What you are asked to do.
Going through the entries below, count each line containing the word "Quick". Report the number only.

━━━ Available records

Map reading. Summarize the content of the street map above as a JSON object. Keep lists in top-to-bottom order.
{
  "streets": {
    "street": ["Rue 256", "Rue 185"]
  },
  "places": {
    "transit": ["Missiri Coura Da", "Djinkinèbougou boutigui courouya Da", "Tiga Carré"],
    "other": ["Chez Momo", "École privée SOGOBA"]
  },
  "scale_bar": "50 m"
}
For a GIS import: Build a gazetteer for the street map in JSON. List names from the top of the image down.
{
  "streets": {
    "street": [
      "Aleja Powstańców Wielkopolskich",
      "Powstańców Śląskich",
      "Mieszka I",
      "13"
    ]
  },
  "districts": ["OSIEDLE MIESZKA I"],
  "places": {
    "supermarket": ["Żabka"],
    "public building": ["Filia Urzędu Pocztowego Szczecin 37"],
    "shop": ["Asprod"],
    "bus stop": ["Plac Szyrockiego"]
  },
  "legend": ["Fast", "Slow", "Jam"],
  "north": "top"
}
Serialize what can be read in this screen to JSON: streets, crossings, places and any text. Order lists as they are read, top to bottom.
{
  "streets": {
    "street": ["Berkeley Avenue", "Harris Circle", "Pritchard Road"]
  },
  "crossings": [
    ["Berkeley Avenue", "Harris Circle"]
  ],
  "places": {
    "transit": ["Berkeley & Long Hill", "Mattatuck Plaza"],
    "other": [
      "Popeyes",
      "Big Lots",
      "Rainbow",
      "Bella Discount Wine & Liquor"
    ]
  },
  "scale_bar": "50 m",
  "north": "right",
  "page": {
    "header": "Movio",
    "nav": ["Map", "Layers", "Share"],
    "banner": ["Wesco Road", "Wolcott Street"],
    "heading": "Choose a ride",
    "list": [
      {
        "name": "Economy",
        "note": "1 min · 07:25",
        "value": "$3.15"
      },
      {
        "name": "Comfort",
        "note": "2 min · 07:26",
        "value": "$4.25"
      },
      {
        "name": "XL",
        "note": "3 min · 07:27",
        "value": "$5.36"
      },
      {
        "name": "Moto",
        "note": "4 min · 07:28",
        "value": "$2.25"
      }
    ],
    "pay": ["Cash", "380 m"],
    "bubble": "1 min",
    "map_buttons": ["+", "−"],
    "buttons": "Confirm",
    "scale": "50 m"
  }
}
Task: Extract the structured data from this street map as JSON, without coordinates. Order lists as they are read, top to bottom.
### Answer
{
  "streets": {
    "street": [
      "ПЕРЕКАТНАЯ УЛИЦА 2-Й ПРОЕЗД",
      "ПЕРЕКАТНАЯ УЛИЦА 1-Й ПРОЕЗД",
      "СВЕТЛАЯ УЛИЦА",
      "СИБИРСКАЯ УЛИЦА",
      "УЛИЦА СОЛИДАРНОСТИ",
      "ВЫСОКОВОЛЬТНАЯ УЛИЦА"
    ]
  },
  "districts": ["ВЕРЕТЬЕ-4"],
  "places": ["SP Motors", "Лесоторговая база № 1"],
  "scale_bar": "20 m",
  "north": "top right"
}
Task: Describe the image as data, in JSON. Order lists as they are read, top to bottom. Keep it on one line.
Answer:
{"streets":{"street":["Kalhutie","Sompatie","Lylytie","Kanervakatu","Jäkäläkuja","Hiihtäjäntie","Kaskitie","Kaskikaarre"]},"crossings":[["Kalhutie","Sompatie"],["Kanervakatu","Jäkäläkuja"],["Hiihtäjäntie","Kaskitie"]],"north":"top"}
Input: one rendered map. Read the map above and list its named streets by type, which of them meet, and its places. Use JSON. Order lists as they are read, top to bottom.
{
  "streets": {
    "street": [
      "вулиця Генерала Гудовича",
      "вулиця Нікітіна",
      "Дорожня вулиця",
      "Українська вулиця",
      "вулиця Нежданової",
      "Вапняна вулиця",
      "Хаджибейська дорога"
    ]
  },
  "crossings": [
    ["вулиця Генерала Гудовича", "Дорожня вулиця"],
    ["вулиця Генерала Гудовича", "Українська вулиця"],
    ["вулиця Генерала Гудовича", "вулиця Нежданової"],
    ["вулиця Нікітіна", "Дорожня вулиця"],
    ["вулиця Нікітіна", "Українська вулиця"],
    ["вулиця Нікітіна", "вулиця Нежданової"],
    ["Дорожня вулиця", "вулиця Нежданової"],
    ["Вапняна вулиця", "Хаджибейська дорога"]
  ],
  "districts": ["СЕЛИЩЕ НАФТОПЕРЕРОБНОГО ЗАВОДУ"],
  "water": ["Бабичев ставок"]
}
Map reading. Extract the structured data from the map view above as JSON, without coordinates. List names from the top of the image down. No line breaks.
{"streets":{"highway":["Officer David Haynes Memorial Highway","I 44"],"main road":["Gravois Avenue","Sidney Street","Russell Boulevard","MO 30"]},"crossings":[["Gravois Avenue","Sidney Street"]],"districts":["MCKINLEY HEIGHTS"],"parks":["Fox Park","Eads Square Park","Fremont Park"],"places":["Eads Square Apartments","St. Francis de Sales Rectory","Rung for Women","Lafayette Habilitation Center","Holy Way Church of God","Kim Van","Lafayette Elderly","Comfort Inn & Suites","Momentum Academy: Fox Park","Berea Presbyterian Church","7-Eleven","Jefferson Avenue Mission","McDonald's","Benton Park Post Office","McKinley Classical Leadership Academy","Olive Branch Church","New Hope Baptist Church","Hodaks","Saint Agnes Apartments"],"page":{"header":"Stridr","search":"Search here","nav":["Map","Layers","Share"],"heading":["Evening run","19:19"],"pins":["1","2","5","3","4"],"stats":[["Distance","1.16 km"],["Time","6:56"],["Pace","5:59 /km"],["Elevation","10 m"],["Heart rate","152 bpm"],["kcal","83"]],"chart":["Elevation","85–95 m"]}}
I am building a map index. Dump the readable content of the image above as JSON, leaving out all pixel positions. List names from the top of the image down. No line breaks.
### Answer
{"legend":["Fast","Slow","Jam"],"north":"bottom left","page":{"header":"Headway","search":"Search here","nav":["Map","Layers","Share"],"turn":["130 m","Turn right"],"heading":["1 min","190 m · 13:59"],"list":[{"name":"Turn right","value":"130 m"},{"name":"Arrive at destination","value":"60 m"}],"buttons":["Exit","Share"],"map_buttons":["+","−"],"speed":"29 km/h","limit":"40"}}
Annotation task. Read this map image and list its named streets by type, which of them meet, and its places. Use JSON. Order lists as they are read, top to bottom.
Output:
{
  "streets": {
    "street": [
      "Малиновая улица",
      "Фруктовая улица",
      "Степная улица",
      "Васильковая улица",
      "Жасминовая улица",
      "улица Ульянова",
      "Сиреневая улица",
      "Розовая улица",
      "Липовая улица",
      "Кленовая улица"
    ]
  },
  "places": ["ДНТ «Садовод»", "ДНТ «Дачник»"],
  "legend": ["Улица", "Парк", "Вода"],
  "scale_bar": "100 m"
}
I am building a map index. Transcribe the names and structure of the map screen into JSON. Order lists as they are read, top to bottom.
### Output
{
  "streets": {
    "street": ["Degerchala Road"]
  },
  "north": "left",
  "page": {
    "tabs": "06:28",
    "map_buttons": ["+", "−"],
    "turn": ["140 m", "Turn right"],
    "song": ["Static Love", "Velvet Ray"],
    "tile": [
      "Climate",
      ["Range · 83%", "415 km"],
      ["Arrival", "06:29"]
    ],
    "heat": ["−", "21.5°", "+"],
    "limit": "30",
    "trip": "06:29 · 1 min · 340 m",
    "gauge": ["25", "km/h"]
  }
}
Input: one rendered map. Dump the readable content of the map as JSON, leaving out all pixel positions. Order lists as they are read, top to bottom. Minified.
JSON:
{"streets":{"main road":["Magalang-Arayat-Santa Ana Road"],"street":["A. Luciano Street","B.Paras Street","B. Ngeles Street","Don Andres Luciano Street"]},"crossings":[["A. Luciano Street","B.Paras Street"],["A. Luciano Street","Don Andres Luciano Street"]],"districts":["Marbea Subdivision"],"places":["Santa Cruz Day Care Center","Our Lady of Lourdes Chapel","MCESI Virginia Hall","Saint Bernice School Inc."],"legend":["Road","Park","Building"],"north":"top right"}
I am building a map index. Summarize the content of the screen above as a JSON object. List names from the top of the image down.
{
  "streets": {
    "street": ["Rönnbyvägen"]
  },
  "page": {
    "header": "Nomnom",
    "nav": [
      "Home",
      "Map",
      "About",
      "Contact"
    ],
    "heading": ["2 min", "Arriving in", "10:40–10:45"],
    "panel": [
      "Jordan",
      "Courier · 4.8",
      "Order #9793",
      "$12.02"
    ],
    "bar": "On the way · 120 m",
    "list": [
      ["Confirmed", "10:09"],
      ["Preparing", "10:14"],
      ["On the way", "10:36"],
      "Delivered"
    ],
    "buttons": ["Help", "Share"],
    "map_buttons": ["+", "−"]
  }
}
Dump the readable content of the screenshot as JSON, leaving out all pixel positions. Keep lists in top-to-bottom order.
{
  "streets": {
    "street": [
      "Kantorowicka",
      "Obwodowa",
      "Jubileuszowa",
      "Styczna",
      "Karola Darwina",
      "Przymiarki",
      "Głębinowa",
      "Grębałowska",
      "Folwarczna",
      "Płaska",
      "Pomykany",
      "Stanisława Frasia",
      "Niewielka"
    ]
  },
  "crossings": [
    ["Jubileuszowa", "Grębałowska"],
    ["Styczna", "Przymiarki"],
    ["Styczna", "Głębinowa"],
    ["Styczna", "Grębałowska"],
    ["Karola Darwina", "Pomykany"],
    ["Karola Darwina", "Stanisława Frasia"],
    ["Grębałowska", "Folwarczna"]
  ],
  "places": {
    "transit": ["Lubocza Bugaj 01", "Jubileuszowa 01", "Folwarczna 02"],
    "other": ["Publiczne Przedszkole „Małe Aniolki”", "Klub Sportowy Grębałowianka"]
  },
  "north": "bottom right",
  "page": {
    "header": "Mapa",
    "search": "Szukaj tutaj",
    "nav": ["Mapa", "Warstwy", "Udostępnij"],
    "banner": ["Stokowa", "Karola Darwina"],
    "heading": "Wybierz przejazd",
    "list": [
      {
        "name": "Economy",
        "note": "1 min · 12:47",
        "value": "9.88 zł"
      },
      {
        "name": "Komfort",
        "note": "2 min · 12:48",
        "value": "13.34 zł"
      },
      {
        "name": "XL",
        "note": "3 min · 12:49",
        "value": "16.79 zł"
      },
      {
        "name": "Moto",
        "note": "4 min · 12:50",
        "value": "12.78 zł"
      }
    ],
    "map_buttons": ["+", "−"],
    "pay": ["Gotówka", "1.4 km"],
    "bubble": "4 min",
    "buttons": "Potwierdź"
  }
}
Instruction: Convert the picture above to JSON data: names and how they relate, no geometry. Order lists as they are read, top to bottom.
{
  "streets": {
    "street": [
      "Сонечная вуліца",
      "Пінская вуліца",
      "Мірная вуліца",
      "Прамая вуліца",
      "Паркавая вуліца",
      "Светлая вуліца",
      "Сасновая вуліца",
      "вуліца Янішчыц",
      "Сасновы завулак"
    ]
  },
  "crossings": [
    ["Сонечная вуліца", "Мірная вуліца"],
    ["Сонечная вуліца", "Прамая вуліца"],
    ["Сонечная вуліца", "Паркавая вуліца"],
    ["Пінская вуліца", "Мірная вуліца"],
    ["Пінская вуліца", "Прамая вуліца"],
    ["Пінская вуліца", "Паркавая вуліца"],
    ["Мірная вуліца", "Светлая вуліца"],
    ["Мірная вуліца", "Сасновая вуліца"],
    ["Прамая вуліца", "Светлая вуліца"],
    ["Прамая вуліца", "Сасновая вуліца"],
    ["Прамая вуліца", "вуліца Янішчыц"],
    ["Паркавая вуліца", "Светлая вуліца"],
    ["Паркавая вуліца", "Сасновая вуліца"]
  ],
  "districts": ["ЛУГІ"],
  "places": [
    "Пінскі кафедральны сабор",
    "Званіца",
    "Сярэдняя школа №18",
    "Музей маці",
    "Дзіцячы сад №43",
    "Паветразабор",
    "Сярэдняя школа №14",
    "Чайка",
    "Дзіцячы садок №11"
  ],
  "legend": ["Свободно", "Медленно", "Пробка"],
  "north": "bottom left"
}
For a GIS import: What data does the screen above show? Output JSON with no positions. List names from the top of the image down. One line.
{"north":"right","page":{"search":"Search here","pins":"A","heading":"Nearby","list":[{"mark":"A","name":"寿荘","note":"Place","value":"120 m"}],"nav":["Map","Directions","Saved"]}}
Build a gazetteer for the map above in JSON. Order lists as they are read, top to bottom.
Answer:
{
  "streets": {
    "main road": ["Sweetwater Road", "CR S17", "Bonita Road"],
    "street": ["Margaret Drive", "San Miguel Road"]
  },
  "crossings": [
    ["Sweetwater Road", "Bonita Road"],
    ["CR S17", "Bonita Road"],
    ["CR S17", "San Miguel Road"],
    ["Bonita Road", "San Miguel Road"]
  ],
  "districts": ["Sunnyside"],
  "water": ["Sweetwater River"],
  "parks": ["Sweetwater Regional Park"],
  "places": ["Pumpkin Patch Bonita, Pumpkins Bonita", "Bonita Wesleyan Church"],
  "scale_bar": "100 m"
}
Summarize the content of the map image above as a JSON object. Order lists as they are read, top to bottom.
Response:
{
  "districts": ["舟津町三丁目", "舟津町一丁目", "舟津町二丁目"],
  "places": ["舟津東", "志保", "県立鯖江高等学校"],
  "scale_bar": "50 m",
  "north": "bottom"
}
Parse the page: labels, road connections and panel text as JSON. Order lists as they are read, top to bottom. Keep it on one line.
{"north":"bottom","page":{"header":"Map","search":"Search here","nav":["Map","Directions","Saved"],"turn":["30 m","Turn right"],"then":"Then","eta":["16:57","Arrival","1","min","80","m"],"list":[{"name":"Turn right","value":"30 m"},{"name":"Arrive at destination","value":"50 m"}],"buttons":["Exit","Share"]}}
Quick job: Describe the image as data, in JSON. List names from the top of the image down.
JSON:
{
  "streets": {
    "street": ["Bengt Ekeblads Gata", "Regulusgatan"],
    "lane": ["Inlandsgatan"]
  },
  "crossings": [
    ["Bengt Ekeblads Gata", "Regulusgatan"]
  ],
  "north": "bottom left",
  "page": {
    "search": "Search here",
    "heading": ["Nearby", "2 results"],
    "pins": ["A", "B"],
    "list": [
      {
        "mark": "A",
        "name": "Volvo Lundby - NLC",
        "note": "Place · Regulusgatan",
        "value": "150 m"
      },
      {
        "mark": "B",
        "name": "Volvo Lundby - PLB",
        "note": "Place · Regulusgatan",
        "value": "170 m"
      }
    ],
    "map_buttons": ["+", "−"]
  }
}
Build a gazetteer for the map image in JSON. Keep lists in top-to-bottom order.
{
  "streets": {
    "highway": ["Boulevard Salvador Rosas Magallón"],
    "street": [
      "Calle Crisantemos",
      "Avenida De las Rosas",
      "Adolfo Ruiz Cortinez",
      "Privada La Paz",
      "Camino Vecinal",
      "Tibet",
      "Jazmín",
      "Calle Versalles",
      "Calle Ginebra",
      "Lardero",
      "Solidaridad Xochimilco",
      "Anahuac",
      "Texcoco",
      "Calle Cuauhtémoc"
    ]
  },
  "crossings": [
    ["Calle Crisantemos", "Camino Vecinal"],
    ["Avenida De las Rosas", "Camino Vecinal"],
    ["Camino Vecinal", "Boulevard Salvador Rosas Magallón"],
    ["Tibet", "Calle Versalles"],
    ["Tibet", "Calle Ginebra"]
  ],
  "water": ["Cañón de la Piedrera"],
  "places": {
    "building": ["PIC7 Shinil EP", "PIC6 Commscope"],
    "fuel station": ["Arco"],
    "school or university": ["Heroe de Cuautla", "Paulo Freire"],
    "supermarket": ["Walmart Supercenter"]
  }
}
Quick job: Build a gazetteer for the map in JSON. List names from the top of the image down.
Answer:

━━━━━━

Task solution.
2